Says Lucas: “The bottom line is that if retirees are determined
to preserve their assets and not to spend them down, this creates important
implications--ranging from the type of retirement products offered to how
retirement preparedness is assessed. However, if such drawdown patterns are the
consequence of behavioral biases or lack of education on how to safely spend
down retirement savings, this has quite different implications when it comes to
necessary tools and support for retirees as they seek to manage their assets in
retirement.”
The full reports are published in the April 3 Issue
Briefs; “Asset Decumulation or Asset Preservation? What Guides Retirement
Spending?” is available online here, and “Cumulative Out-of-Pocket Health
Care Expenses After the Age of 70” is available online here.

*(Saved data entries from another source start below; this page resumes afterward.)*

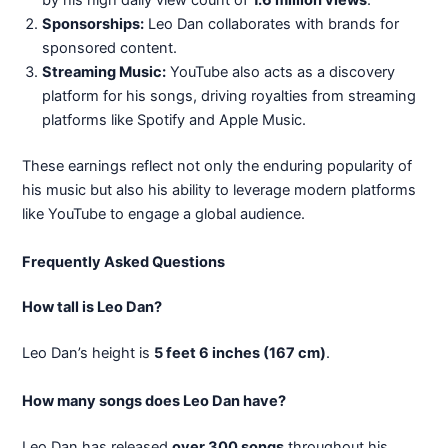
by his high daily view count of
1.6 million views
.
Sponsorships:
Leo Dan collaborates with brands for
sponsored content.
Streaming Music:
YouTube also acts as a discovery
platform for his songs, driving royalties from streaming
platforms like Spotify and Apple Music.
These earnings reflect not only the enduring popularity of
his music but also his ability to leverage modern platforms
like YouTube to engage a global audience.
Frequently Asked Questions
How tall is Leo Dan?
Leo Dan’s height is
5 feet 6 inches (167 cm)
.
How many songs does Leo Dan have?
Leo Dan has released
over 300 songs
throughout his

The Employee Benefit Research Institute is a private,
nonpartisan, nonprofit research institute based in Washington, DC, that focuses
on health, savings, retirement, and financial security issues. EBRI does not
lobby and does not take policy positions. The work of EBRI is made possible by
funding from its members and sponsors, which include a broad range of public,
private, for-profit and nonprofit organizations. For more information go
to www.ebri.orgor
visit the web site of EBRI’s affiliated American Savings Education Council
at www.asec.org
[i] Non-housing assets do not include assets in an
employer-provided retirement plan such as a 401(k), which could be a
significant portion of savings. However, any 401(k) funds rolled over to an IRA
are included.
[ii] The Issue Briefs use data from the
Health and Retirement Study (HRS), which initially excludes institutionalized
persons (i.e. those in prisons, jails, nursing homes, long-term or dependent
care facilities). This has the potential to mute the right hand tail for
long-term care costs. Some research has shown that subsequent rounds of surveys
properly represent the institutionalized population.